Despite their intentions to breastfeed, women with high pre-pregnancy body mass index (BMI) had psychosocial characteristics associated with poor breastfeeding outcomes. However, these characteristics did not fully explain the association between maternal obesity and breastfeeding outcomes. On this point, we may suggest that it could be related not only to socio economic but also educational status as well as environmental effect on the child.
Socio economic and educational status of mothers can be characterized as environmental factors implicated with cognitive development of an infant. Consequently, we may consider that it is not only breastfeeding, the quantity and quality of human milk but also the mentioned environmental factors, associated with parents, as essential factors for the cognitive development of the child.
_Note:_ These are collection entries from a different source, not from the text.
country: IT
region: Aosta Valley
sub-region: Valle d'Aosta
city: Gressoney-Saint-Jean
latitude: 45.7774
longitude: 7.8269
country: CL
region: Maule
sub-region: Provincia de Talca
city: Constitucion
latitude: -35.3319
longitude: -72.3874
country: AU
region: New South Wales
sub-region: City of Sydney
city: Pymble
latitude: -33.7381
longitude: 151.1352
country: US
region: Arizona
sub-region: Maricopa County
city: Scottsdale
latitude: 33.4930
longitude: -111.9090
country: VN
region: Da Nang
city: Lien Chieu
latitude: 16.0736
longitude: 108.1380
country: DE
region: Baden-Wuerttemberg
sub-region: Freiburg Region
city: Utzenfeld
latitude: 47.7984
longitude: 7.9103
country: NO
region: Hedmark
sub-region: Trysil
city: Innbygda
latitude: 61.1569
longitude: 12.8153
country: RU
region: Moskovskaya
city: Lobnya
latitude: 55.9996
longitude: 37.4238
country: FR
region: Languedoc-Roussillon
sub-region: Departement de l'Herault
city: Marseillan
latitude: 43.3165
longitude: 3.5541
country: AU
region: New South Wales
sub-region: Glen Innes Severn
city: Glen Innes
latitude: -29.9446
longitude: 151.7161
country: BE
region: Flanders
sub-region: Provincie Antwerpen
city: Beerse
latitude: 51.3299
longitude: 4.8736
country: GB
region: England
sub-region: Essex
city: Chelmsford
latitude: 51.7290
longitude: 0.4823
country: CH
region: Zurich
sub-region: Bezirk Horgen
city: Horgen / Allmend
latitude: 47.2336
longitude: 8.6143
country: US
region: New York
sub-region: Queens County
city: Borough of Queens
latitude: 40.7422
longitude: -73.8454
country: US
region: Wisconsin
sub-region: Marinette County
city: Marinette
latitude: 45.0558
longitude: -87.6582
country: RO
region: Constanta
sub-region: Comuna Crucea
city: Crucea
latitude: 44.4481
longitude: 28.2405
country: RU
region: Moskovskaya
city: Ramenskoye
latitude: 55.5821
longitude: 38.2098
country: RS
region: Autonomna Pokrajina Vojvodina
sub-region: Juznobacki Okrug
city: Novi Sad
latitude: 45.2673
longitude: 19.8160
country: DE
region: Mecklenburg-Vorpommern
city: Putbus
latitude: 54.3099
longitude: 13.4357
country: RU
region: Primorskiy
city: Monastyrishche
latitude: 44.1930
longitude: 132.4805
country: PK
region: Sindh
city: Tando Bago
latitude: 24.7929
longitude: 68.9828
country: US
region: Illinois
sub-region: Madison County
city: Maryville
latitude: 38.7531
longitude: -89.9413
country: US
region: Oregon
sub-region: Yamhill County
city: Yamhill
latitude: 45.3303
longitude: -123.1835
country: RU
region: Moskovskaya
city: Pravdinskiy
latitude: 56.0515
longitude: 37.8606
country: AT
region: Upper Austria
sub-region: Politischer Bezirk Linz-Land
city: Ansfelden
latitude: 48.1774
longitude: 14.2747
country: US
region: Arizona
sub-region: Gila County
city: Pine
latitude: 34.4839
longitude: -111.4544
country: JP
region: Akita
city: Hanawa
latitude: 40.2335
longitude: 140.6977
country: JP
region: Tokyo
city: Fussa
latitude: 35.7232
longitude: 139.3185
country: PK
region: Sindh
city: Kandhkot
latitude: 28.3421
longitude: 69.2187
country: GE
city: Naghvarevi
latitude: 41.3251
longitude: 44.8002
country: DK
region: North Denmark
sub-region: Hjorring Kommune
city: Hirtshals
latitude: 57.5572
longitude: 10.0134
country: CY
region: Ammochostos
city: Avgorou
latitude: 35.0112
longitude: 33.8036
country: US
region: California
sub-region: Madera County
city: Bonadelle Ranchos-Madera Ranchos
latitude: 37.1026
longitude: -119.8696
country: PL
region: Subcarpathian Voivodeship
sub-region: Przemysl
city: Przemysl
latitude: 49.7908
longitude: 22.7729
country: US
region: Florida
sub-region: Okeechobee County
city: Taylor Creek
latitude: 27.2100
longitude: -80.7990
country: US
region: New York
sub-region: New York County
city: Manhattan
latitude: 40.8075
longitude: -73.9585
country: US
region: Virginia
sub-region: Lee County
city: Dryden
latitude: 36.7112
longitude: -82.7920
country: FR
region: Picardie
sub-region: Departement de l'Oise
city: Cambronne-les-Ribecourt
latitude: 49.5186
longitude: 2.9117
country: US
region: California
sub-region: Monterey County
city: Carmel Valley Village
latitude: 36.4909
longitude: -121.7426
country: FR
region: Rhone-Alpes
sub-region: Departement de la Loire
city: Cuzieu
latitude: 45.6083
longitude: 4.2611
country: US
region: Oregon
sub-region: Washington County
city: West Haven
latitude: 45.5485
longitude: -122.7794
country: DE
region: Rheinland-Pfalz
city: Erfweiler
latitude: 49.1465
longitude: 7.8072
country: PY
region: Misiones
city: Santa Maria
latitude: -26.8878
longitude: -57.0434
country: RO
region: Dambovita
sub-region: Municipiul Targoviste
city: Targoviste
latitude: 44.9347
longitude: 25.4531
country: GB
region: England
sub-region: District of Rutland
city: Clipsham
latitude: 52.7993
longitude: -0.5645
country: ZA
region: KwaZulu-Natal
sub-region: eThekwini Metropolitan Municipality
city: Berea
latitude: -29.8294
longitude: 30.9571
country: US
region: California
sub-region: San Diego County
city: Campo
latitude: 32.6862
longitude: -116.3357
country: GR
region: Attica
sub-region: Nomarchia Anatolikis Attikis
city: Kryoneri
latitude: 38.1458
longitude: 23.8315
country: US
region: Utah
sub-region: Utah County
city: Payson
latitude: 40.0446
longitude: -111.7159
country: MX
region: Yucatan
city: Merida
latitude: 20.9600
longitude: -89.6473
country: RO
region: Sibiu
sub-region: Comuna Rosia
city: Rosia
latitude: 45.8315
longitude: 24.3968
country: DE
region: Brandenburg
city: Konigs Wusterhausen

In conclusion, breast feeding seems to play a very significant role in cognitive development. It is recommended mothers especially those who live under low socioeconomic status to breastfeed their infants for better outcome. Additionally, PUFA which are exclusively contained in human milk are very important in brain function, as mention above. Similarly breastfeeding is associated with the prevention of gastrointestinal and a respiratory infection as well as it is important for the normal body weight of children thus avoiding obesity. It is well known that obesity is strongly correlated with the presence of cardiovascular disorders and diabetes mellitus (type 2). Over all, breastfeeding plays a significant role not only in cognitive development but also in the prevention of many above mentioned diseases.